Estimado lector: imagínese que vd. adquiere una película, en cualquier formato (físico o virtual), y se encuentra con que ciertos momentos han sido suprimidos. Estas omisiones incluyen, atento, el final, personajes enteros y casi el nudo de la trama. Pensaría, quizá, que el autor está en un tipo de forma experimental de cine, a lo Godard en los setenta… para darse cuenta al acabar el filme que le ofrecen pagando OTRA VEZ desbloquear lo que falta.

En efecto, este es el panorama generalizado en el mundo de los videojuegos, donde las compañías están empezando a vender títulos por secciones, a plazos. La polémica con Star Wars Battlefront II es definitiva: aplicaron un sistema de pago por logros más sencillo que desbloquear los personajes por pericia. Fue la gota que colmó el vaso, vaya, y la comunidad reaccionó con furia ante la miseria de Electronic Arts en obtener crédito de jugadores despistados o ansiosos. Principalmente, que no se olvide, niños…

Este modelo, inventado por las aplicaciones de móviles (tan dependientes de Internet), es la altura de 2017 una tradición común en el sector: Final Fantasy XV, casi todos los Assassin’s Creed e incluso los recientes Street Fighter de Capcom. Un jugador, así, paga sesenta euros por un título…para descubrir que tiene que pagar por otros sesenta, los llamados pases de temporada, para tener lo que era un producto completo hace diez años.

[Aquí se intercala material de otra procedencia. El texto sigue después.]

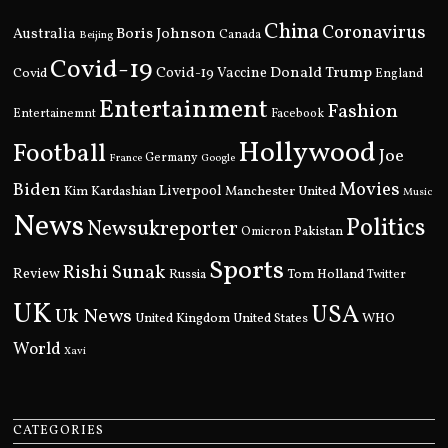
China
Coronavirus
Boris Johnson
Australia
Canada
Beijing
Covid-19
Donald Trump
Covid
Covid-19 Vaccine
England
Entertainment
Fashion
Entertainemnt
Facebook
Hollywood
Football
Joe
Germany
France
Google
Movies
Biden
Kim Kardashian
Liverpool
Manchester United
Music
News
Politics
Newsukreporter
Pakistan
Omicron
Sports
Rishi Sunak
Review
Russia
Tom Holland
Twitter
UK
USA
Uk News
United Kingdom
United States
WHO
World
Xavi
CATEGORIES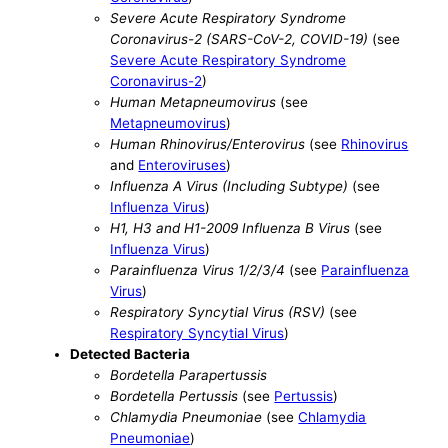
Severe Acute Respiratory Syndrome
Coronavirus-2 (SARS-CoV-2, COVID-19)
(see
Severe Acute Respiratory Syndrome
Coronavirus-2
)
Human Metapneumovirus
(see
Metapneumovirus
)
Human Rhinovirus/Enterovirus
(see
Rhinovirus
and
Enteroviruses
)
Influenza A Virus (Including Subtype)
(see
Influenza Virus
)
H1, H3 and H1-2009 Influenza B Virus
(see
Influenza Virus
)
Parainfluenza Virus 1/2/3/4
(see
Parainfluenza
Virus
)
Respiratory Syncytial Virus (RSV)
(see
Respiratory Syncytial Virus
)
Detected Bacteria
Bordetella Parapertussis
Bordetella Pertussis
(see
Pertussis
)
Chlamydia Pneumoniae
(see
Chlamydia
Pneumoniae
)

Una tentativa penosa de comercialización, totalmente fenicia, y que ya ha costado caro a Electronic Arts. Esperemos que esto sea, en fin, aviso para otras compañías. Julio Tovar

El secreto de Marrowbone

Pocas veces le cojo yo manía a un estilo de cine per se, pero si hay algo que me saca de mis casillas es el “terror” hecho por viejóvenes. Yo admiro mucho la capacidad visual del señor Juan Antonio Bayona, y me cae bastante bien, pero cada vez que aparece alguna película que lleva su sello me echo a temblar. Prestigio, suntuosidad, fotografía, música de cámara, actores de renombre y acabado elegantón, como si quisiera ser un gótico británico. En realidad, lo que esconden son telefilmes de sobremesa rancietes y anacrónicos, como forjados para Grandes Relatos de los noventa, que apelan a elementos oscuros y de drama adulto cuando lo que hacen es echar un poco de sustos de primero de estudiante de terror para poder vender la película como tal. En realidad tienes romances plastosos, niños monos poniendo caras y sorpresas de efecto Scooby. Luego lo venden en Telecinco para convencer al marujeo de que tiene que ir al cine y se encarama a la taquilla. Para más inri, en este último atentado plagan el tercer acto de los giros más tramposos e idiotas que se hayan esgrimido nunca, con la misma brújula que sigue apuntando a Los otros (2001) como modelo de éxito cuando algún productor planea una producción de género con presupuesto en España. No puede caber más naftalina en el armario. Jorge Loser

Song to Song

Imaginaros a un modernete hipster muy pijo escribiendo poemas de desamor de tres al cuarto. Pues he aquí su equivalente cinematográfico. Song to Song es un anuncio de perfume de Calvin Klein hecho cine, y con cine me refiero simplemente a que en lugar de treinta segundos dura dos horas. Terrence Malick monta una colección de escenas inconexa que encajaría perfectamente en cualquier videoclip del pop comercial más ñoño y le coloca encima unas parrafadas pseudofilosóficas que parecen sacadas del diario de un adolescente. Es el colmo de la nadería con ínfulas. Blanca Rego

Juego de Tronos (la serie, los libros… ¿todo?)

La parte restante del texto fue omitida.